The bank chaired by José Ignacio Goirigolzarri reached its highest level in the third quarter of last year, after the absorption of Bankia took this game to the heights. In the last part of 2021 it released some ballast and between January and March 2022 it has picked it up again, with 2,651 million euros more in liquid assets on its balance sheet. However, the 171,000 million that it accumulates in total are still less than what it looked like in September of last year.

Other entities have not followed the same collection path. BBVA set its historical record for liquid assets in the second quarter of last year, thanks to the injection that resulted from the sale of its retail banking business in the United States for 9,600 million euros. At that time it came to accumulate a volume that was close to 148,000 million, but since then it has begun to decline.

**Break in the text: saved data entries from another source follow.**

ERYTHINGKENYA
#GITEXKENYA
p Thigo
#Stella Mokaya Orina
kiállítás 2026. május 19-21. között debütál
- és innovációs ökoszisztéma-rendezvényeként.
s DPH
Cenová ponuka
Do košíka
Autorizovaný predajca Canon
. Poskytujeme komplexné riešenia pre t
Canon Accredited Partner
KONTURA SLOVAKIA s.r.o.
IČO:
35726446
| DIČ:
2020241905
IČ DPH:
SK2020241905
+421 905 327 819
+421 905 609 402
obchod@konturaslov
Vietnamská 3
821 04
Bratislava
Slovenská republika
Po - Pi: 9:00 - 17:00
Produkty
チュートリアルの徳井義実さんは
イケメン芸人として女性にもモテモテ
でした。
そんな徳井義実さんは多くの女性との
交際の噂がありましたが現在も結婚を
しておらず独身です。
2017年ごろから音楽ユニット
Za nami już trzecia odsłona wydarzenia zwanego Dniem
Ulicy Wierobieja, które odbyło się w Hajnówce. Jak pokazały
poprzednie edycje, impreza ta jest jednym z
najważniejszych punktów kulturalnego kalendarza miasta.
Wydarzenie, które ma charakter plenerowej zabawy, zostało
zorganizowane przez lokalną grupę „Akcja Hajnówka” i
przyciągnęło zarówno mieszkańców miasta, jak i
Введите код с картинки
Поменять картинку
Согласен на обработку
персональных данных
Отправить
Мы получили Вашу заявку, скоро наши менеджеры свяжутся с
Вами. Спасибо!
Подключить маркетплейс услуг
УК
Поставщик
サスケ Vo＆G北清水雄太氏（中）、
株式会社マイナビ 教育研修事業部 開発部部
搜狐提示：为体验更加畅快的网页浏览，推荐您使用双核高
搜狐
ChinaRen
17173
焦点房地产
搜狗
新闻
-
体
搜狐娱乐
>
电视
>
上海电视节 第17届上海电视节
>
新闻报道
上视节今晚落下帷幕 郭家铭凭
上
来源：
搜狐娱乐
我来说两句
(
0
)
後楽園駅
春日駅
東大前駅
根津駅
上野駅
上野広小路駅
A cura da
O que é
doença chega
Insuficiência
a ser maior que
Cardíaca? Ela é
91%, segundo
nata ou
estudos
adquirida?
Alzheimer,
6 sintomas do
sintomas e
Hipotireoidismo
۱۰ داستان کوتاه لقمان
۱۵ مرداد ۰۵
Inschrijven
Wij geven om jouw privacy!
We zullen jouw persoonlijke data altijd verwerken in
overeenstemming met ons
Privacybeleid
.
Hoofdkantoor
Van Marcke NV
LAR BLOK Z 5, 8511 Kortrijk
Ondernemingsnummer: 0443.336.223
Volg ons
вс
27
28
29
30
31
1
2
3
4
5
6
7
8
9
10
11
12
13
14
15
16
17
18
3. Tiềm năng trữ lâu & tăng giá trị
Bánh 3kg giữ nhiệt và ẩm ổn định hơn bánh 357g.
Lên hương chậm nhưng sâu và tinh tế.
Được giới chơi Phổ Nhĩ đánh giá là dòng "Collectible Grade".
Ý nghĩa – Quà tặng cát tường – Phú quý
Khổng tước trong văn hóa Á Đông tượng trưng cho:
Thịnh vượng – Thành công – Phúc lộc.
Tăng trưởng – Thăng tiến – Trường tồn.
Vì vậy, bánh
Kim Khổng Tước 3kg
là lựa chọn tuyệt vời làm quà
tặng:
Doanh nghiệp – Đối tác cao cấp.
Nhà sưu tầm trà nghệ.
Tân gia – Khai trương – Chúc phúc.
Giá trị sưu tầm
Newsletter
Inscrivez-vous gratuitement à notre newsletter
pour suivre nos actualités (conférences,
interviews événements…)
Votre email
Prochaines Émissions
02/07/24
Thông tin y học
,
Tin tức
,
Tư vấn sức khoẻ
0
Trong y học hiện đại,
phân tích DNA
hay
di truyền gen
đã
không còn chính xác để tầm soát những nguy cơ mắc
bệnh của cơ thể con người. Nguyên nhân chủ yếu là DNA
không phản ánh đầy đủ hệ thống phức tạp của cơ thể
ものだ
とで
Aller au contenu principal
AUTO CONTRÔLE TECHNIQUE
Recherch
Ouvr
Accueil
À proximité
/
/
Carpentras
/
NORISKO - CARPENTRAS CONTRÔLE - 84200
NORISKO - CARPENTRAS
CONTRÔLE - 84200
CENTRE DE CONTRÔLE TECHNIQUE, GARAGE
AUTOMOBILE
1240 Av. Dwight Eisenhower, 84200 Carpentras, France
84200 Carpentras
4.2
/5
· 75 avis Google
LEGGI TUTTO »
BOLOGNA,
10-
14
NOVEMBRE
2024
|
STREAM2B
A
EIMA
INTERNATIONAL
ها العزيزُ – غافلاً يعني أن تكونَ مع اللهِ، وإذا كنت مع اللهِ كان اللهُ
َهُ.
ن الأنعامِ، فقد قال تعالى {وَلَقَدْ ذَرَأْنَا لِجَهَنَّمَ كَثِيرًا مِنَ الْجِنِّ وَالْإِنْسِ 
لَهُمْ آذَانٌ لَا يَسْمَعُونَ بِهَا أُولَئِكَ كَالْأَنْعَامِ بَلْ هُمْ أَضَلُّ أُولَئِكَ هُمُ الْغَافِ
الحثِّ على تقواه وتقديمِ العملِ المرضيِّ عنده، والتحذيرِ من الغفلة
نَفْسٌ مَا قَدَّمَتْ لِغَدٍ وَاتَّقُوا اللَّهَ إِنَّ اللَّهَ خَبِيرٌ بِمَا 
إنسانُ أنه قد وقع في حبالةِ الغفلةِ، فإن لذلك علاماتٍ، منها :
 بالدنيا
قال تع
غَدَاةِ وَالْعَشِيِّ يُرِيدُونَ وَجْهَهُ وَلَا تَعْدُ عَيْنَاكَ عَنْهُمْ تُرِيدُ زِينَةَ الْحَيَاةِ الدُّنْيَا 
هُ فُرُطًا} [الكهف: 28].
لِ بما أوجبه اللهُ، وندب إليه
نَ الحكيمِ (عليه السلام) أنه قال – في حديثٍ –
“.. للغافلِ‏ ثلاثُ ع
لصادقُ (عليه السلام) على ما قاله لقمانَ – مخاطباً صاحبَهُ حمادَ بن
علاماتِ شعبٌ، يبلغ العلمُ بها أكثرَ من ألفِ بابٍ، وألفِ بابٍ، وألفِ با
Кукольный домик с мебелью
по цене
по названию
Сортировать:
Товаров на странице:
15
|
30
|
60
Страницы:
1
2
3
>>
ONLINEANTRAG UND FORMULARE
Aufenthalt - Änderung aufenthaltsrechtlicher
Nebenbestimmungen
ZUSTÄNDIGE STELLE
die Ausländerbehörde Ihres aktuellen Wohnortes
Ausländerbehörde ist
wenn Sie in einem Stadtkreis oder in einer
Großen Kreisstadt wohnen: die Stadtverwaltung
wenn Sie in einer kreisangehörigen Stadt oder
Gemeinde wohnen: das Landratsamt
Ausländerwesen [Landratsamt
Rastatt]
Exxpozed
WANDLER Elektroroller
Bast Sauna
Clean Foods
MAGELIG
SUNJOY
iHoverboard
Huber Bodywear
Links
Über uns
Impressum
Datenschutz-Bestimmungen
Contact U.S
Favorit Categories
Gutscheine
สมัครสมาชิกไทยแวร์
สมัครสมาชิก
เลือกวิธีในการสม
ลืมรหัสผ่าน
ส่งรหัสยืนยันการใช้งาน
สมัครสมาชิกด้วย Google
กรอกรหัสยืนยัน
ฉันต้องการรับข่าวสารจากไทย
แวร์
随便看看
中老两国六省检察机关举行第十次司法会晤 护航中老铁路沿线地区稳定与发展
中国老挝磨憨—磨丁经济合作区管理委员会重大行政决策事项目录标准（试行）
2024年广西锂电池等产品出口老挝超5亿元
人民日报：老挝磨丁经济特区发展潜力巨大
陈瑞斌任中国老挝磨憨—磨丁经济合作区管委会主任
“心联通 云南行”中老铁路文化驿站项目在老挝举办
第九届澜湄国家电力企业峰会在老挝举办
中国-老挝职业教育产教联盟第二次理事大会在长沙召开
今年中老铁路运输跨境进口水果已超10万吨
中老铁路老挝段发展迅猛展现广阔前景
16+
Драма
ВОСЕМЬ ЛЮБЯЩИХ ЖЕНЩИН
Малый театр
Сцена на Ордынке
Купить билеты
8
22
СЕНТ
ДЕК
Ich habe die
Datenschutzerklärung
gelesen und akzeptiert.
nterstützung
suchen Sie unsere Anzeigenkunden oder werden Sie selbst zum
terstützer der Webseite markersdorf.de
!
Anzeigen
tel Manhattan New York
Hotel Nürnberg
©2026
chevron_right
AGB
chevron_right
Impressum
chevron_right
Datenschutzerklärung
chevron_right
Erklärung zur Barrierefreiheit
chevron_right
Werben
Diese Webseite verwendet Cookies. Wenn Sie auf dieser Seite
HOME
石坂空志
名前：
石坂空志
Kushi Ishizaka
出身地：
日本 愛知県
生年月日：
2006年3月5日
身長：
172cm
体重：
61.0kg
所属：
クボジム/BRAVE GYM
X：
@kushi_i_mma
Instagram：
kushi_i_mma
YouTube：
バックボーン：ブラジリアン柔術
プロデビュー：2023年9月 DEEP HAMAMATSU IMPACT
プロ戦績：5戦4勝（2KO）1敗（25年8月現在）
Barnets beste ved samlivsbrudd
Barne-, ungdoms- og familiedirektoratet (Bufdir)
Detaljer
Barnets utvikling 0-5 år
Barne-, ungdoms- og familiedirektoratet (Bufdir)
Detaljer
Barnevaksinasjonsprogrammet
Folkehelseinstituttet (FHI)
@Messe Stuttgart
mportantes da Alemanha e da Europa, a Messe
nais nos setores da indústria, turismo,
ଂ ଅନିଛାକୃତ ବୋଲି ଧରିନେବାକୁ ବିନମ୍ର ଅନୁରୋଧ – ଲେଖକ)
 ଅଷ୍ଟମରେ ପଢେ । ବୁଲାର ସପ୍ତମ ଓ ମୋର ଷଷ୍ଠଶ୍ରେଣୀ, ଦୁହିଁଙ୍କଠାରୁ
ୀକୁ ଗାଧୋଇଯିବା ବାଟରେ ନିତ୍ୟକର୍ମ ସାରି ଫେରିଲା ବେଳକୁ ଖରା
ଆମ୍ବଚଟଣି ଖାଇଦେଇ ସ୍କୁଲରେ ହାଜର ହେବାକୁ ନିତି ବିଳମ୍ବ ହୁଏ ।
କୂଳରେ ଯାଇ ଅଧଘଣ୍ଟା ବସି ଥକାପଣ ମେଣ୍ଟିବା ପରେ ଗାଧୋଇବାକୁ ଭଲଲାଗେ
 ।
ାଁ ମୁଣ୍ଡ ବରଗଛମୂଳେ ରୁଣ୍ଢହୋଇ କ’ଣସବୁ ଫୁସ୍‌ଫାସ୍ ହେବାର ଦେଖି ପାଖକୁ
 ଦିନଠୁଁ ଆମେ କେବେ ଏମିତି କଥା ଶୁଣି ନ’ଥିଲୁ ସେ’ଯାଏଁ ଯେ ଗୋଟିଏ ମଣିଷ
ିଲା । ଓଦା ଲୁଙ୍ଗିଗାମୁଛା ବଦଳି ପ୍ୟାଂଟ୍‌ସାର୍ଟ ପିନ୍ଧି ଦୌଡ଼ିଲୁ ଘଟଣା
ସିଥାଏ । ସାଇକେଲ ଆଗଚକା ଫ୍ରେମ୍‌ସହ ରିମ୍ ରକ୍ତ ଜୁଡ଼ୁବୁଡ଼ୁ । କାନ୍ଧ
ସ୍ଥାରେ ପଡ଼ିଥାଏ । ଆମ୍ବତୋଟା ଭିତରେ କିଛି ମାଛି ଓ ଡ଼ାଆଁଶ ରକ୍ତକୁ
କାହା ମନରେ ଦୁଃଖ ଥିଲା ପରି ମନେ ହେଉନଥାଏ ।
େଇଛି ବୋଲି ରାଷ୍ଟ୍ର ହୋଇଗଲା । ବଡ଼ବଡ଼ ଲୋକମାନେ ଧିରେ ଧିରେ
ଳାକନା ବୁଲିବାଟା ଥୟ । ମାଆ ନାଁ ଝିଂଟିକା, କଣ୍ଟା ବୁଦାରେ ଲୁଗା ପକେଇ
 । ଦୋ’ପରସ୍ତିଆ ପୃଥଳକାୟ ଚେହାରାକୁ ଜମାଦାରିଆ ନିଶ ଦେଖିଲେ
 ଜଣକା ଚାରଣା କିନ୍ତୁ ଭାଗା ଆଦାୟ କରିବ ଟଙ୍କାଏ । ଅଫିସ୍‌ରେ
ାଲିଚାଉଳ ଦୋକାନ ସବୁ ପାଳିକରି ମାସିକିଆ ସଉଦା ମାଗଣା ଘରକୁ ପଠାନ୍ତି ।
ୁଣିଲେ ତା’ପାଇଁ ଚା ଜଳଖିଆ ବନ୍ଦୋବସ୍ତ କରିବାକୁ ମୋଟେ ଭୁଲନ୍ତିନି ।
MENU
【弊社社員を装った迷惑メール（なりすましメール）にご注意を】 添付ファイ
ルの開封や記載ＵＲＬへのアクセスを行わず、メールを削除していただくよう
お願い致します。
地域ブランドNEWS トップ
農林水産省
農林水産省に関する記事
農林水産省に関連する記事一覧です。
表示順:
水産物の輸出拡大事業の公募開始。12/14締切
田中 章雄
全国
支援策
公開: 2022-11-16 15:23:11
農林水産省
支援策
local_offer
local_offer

The bank chaired by Carlos Torres considers that it has more resources than it needs and is rationalizing this item. In the first quarter it has done it again and has cut 3,618 million liquidity, leaving it at 134,600 million euros.

Sabadell has also taken a step back. After four quarters on the rise to strengthen its position and a historical record of 57,168 million at the end of 2021, between January and March of this year it has taken a break. It has lowered the mattress by 875 million, leaving it at 56,293 million.

First-quarter boost or no boost, Spain's four largest banks are far more protected from potential crises than regulators are asking. The requirement is to have at least the same amount of high-quality liquid assets as would occur in a hypothetical 30-day cash-out storm, with heavy deposit outflows and flight of more volatile money.

This ratio no longer depends only on the volume of liquidity in absolute terms, but on the specific one required of each entity, because each one has a different calculation of what its deposit withdrawal level could be in the event of a crisis. And the greats of the sector in Spain not only comply, but are well above it, with CaixaBank as a prominent figure.

The Catalan bank has three times more liquidity than required (its LCR ratio, which is how this requirement has been called, is 315%), but Sabadell is not far either. It has 235% at the end of the first quarter. Santander is at 157% and BBVA, at 152%.